■ Given passage ■
________________

Right2Information

Right to Information – Master key to good governance

CASTEISM in RTI by CHRI // CHRI has become NEW AGE BRAHMIN in RTI Act 2005

Posted by rtiact2005 on August 15, 2006

Dear CHRI,

This is what I called as casteism in RTI.CHRI has become the new age brahmin in RTIA-2005.  That why only CHRI was given the copy of the proposed amendments and rest of us including Humjaanege were fed only with leaked bits and pieces which hid more than revealed.Now shamelessly CHRI is doing the dirty job for PMO and its minions.CHRI show th guts and do following immeadiatly:

  1. POST THE COPY OF DRAFT BILL RELEASED BY CHRI ON 3RD ON HUMJANGE AND OTHER RTI WEB SITES.
  2. TELL US WHO GAVE YOU THAT LETTER WHICH WAS NOT AVIALBLE TO ANYBODY ELSE?
  3. THERE IS NO MEANING IN READING YOUR RECOMMENDATIONS WITH OUT THE ORIGINAL DRAFT BILL.

Kind Regards,
Rajshekhar Bhujang
93412-69913

—– Original Message —–

From: Sohini Paul

To: HumJanenge@yahoogroups.co.in

Sent: Monday, August 14, 2006 4:58 PM

Subject: [HumJanenge] CHRI’s critique of the draft RTI Amendment Bill, 2006

Dear Friends,

The Commonwealth Human Rights Initiative (CHRI), which has been working on

the Right to Information for nearly a decade, was given a copy of the draft

Right to Information (Amendment) Bill, 2006 that was distributed in a press

conference in Delhi on 3rd August, 2006.

CHRI has now critiqued and suggested recommendations on the draft bill

(Given below which we have sent to key members of the Government). You may

wish to refer to or use our critique in your own letters of protest to the

Government and for other advocacy activities on the issue.

For more information please contact Project Coordinator, Venkatesh Nayak

(venkatesh@humanrig

htsinitiative.org)

Kind Regards

Sohini Paul
Project Officer

Right to Information Programme
Commonwealth Human Rights Initiative
B-117, Second Floor, Sarvodaya Enclave
New Delhi 110 017

Tel:+91-(011)-26864678
Fax:+91-(011)-26864688
Email:sohini@humanrightsinitiative.org

RECOMMENDATIONS FROM THE

COMMONWEALTH HUMAN RIGHTS INITIATIVE

ON THE

DRAFT RIGHT TO INFORMATION (AMENDMENT BILL, 2006)

1.      The UPA Government has indicated its intention to table the Right to
Information (Amendment) Bill 2006. It appears that the Bill will narrow the
existing scope of the Right to Information Act 2005 (RTI Act), by limiting
the definition of “information” accessible under the RTI Act and broadening
the exemptions to access.

2.      CHRI urges the UPA Government not to table the amendments except
those proposed in s.18(5). The RTI Act has only been fully in force for less
than 12 months and should be allowed to be given time to be properly
implemented in its existing form – a form which was closely and closely
vetted by civil society and parliamentarians before its enactment. The
amendments appear to be borne out of, as yet, unfounded concerns of
bureaucrats that the RTI Act will somehow unfairly impede their legitimate
operations. However, civil society activists and the public strongly concur
that the only officials who need to fear the RTI Act in its existing forms
are those who have used secrecy to hide their corrupt or improper activities
and decisions.

3.      Under Article 13 subsection (2) of the Indian Constitution “the
state shall not make any law which takes away or abridges the Rights
conferred by this Part and any law in contravention of this clause shall to
the extent of such inconsistency will be void.” Notably, the right to
information has been recognised as part of the rights in Articles 19 and 21
of the Constitution. Accordingly, the passage of amendments which abridge
the right to information impose an “unreasonable restriction” on a citizen’s
fundamental rights and are ultra vires the Constitution – and therefore
invalid. All of the amendments, apart from the proposed new ss.18(5) and (6)

________________

■ How to complete this task ■
Write the next part of the post about CHRI's recommendations on the draft Right to Information (Amendment) Bill, 2006, picking up from its final words.

■ Data records ■
________________

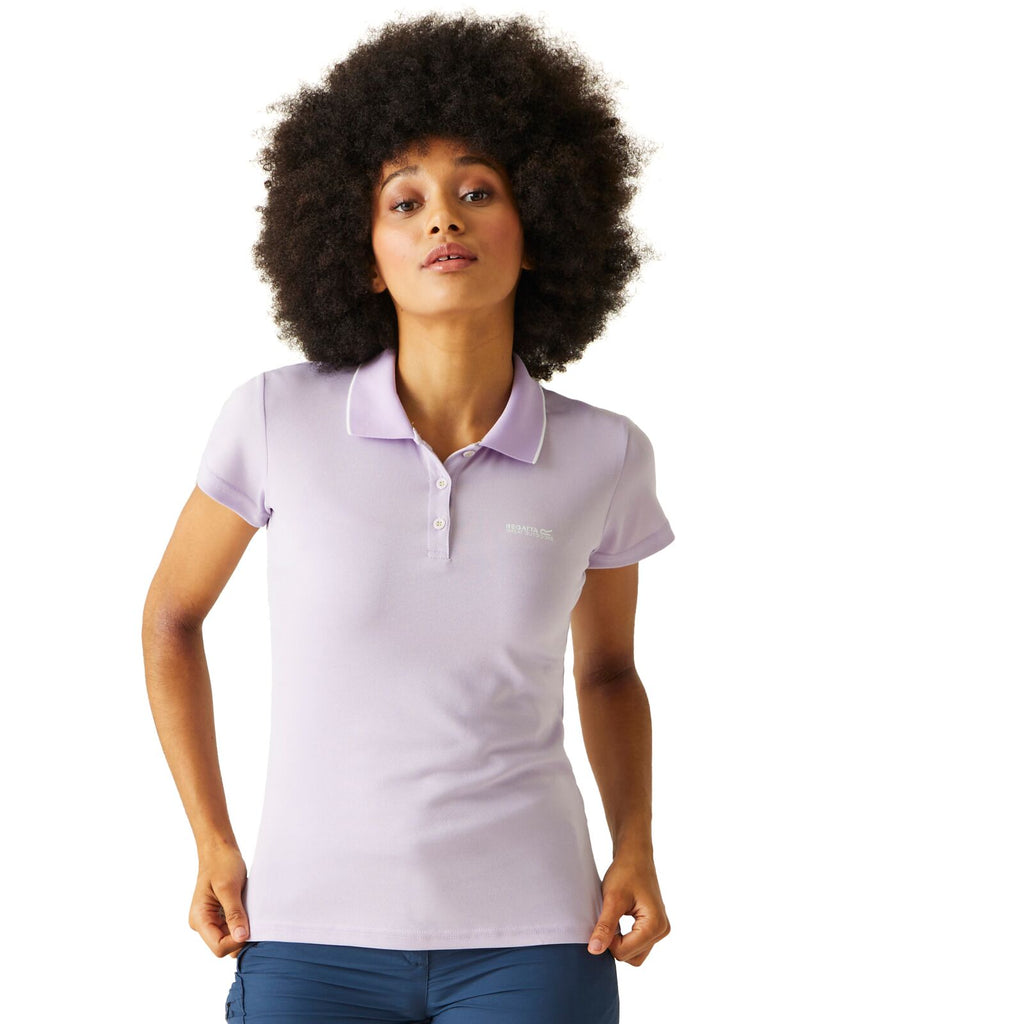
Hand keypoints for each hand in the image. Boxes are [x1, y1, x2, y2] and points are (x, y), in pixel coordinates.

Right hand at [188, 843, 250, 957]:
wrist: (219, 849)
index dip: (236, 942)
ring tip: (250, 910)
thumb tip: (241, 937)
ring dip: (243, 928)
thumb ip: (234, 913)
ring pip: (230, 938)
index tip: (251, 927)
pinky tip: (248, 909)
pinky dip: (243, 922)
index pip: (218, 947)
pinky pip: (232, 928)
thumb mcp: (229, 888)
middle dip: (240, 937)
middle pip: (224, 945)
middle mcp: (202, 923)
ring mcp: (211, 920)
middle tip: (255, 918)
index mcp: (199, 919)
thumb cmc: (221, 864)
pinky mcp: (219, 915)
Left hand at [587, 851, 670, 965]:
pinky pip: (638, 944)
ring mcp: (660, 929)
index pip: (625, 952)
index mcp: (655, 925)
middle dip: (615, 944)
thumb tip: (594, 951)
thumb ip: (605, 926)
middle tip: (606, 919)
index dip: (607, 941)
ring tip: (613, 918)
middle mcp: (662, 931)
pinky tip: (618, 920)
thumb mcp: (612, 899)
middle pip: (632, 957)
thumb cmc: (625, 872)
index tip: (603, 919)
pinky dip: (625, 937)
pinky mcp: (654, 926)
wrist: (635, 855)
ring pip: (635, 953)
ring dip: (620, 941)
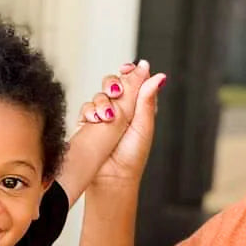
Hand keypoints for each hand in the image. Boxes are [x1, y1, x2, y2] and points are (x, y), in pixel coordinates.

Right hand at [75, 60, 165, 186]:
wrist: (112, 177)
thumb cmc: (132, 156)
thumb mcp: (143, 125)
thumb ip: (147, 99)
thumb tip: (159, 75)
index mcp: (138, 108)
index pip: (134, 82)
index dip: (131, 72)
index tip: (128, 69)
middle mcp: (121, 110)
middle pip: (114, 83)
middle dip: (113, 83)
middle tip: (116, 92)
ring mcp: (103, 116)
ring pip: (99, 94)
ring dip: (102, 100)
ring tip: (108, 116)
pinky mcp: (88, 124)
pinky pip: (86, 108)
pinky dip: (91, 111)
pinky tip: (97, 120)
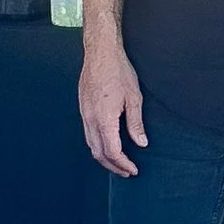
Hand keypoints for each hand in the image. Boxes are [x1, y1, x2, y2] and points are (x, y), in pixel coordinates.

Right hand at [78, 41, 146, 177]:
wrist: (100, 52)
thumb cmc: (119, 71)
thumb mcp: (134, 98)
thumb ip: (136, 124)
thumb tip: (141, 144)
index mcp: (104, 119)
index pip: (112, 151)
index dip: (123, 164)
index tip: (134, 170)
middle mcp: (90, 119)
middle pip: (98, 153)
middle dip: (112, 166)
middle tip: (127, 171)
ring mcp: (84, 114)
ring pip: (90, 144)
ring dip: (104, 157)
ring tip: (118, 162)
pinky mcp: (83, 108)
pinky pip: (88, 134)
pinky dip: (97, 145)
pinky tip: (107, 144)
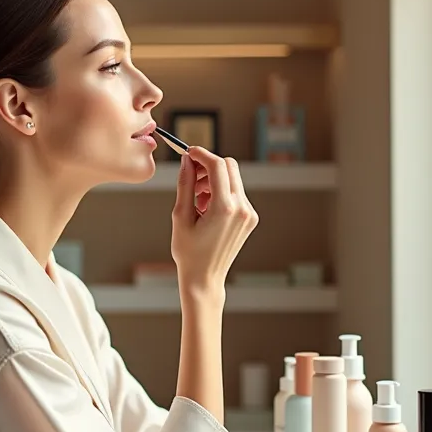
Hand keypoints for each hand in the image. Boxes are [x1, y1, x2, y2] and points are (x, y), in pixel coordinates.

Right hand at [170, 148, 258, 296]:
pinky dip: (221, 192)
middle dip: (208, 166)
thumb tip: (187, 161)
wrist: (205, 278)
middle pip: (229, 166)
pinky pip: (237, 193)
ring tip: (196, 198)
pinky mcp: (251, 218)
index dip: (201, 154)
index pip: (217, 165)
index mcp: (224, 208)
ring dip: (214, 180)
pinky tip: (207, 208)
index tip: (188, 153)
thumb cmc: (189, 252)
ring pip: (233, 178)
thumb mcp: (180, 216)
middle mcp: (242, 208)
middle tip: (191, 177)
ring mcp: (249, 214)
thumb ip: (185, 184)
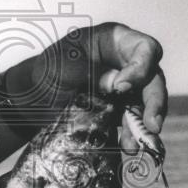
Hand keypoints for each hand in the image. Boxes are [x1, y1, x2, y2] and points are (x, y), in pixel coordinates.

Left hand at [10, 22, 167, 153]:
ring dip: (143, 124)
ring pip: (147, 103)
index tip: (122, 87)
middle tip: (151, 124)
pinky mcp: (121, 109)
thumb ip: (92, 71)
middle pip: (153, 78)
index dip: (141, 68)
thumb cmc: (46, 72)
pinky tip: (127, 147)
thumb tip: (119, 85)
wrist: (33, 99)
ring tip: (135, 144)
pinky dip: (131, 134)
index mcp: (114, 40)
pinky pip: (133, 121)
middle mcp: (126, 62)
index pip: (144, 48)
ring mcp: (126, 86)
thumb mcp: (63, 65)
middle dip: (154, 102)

________________

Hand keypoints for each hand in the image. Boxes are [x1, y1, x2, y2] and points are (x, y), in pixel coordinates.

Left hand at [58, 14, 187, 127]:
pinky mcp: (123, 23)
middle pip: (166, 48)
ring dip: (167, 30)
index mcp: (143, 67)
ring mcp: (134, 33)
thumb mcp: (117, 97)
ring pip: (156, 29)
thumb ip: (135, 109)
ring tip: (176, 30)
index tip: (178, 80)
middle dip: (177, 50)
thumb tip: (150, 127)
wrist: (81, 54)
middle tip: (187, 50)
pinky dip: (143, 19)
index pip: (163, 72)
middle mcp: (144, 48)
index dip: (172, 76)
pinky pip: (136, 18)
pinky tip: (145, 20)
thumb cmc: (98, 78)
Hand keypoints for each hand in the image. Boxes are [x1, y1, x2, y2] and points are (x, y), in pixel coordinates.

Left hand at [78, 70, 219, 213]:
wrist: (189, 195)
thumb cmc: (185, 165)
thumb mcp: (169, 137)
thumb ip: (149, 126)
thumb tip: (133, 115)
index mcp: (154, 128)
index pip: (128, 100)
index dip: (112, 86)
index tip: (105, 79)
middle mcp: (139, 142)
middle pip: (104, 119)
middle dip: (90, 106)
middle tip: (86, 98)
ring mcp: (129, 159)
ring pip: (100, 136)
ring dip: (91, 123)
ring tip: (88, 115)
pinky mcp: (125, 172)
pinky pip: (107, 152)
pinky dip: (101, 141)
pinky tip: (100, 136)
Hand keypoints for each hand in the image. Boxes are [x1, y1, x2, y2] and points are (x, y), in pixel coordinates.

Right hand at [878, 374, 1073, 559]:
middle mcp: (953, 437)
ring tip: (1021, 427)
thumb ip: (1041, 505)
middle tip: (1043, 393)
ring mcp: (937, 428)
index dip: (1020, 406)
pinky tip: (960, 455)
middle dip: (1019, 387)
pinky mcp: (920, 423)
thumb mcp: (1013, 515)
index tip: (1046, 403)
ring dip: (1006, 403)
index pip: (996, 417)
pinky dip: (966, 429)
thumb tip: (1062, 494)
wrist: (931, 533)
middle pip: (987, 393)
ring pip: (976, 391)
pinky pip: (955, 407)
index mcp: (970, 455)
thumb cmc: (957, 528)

________________

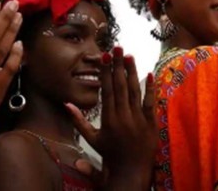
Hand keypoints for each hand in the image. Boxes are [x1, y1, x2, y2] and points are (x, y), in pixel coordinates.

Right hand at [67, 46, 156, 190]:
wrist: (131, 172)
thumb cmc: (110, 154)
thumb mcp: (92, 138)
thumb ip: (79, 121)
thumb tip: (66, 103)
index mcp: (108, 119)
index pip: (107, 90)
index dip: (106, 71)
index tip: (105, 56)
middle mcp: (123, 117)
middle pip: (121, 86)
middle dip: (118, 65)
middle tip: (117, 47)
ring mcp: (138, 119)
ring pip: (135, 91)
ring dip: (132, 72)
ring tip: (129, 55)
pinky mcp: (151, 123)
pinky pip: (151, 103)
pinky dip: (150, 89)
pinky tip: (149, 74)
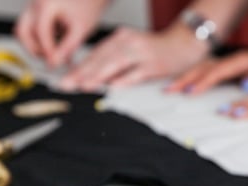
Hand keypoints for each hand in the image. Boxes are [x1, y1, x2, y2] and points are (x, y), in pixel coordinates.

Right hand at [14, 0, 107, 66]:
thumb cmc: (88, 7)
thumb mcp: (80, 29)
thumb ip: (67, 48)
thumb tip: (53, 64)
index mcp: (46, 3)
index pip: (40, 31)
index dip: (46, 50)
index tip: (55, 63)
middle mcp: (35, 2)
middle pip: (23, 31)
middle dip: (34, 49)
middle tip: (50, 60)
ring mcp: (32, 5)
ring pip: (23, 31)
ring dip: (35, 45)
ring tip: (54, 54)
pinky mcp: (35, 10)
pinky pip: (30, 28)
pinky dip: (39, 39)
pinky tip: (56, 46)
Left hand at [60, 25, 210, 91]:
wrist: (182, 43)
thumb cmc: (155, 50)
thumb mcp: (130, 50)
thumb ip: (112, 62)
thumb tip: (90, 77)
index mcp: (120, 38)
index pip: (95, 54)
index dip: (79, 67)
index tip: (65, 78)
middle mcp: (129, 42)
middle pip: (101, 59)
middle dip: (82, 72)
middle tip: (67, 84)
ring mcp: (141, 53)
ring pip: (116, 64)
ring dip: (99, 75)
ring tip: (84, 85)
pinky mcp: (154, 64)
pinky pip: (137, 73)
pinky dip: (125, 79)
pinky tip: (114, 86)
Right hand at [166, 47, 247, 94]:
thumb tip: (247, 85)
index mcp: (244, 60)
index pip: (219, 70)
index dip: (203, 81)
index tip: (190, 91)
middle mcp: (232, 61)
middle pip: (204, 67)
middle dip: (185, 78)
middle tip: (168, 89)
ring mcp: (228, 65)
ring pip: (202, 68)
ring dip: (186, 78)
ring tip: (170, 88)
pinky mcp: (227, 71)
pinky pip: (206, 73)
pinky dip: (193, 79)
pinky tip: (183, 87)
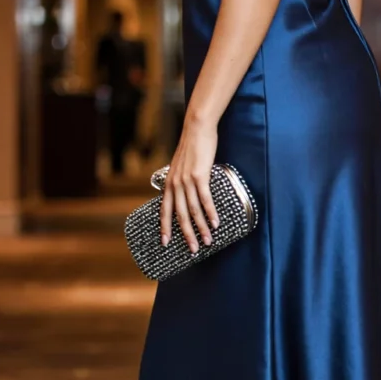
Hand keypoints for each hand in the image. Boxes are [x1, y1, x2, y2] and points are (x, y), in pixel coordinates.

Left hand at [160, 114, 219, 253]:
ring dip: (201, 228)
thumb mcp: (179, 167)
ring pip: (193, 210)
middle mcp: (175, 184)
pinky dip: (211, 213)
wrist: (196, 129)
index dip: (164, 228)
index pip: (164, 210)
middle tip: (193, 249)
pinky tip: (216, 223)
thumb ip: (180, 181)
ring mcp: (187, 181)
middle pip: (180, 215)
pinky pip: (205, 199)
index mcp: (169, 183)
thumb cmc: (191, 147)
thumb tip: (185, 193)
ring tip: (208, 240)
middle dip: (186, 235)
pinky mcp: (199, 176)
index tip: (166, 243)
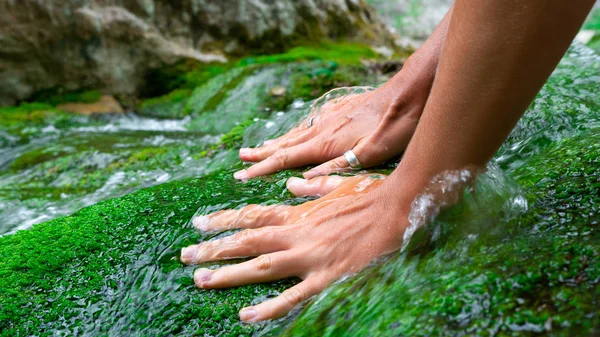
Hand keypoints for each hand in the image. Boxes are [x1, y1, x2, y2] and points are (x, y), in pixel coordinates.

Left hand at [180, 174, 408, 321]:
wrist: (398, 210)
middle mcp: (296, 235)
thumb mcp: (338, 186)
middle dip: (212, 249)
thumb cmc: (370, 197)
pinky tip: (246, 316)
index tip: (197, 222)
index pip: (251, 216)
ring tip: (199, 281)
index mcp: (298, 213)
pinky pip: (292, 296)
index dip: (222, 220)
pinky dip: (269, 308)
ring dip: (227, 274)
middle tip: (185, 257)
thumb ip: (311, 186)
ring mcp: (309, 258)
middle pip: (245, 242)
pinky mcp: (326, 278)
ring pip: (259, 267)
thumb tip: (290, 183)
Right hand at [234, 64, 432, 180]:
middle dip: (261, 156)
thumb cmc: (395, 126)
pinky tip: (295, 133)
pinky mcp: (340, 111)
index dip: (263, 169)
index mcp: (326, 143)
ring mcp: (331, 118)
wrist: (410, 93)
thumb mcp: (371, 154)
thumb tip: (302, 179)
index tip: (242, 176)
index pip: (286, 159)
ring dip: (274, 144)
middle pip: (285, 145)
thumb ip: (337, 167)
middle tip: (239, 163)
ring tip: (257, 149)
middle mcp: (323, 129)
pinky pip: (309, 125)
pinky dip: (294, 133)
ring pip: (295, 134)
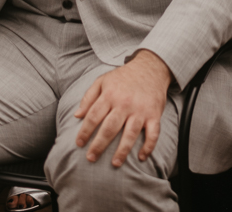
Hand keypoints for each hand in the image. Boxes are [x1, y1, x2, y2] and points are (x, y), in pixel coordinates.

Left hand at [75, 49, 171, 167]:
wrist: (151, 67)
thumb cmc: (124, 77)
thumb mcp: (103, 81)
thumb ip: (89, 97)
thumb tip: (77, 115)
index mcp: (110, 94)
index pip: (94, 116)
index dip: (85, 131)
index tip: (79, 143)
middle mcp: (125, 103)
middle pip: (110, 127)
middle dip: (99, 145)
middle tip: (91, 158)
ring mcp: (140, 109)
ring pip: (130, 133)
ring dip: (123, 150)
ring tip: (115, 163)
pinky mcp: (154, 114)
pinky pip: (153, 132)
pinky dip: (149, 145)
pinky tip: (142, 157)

________________

■ Response area ■
fail accordingly and need to be withdrawn.

Amendment of s.2(i) – excluding access to file notings

4.      Section 2(f) of the RTI Act defines “information” in an inclusive
manner, which clarifies what WILL constitute information, without
specifically excluding any forms of information. Section 2(f) includes
“records” within the definition of “information”, and s.2(i) then defines
the meaning of “records”. Records are stated to include “(a) any document,
manuscript and file”. The Amendment Bill seeks to amend the definition of
records in s.2(i) to include:

(a)   any document, manuscript and file…

but does not include, for the purpose of sub-clause (a), file noting except
substantial file notings on plans, schemes, programmes of the Central
Government or a State Government, as the case may be, that relate to
development and social issues.

5.      In principle, it is troubling that the Amendment Bill seeks to
exclude most file notings from public scrutiny. The Preamble to the RTI Act
clearly states that the law is intended to “promote transparency and
accountability”. But if file notings are excluded, this will substantially
undermine that objective, for little or no benefit. It is not clear what
HARM will be caused to the legitimate interests of the country if file
notings are included. However, excluding access to file notings will
restrict the public’s ability to scrutinise the decisions of public servants
and to ensure that decisions are made on the basis of solid evidence and
after considering the public interest. File notings help the public to
understand what officials were thinking when they made decisions, and given
the public confidence that decision-making processes were impartial,
appropriate and well-considered.

6.      The Government Manual of Office Procedure, which all civil servants
adhere to by law when carrying out their duties, defines files to cover
“notes”.[1] Under the Public Record Rules 1997, “file” means a collection of
papers relating to the public record on a specific subject matter consisting
of correspondence, notes and appendices thereto and assigned with a file
number.[2] To amend the RTI Act to exclude file notings from the meaning of
“file” appears inconsistent with existing public service norms. This is not
appropriate.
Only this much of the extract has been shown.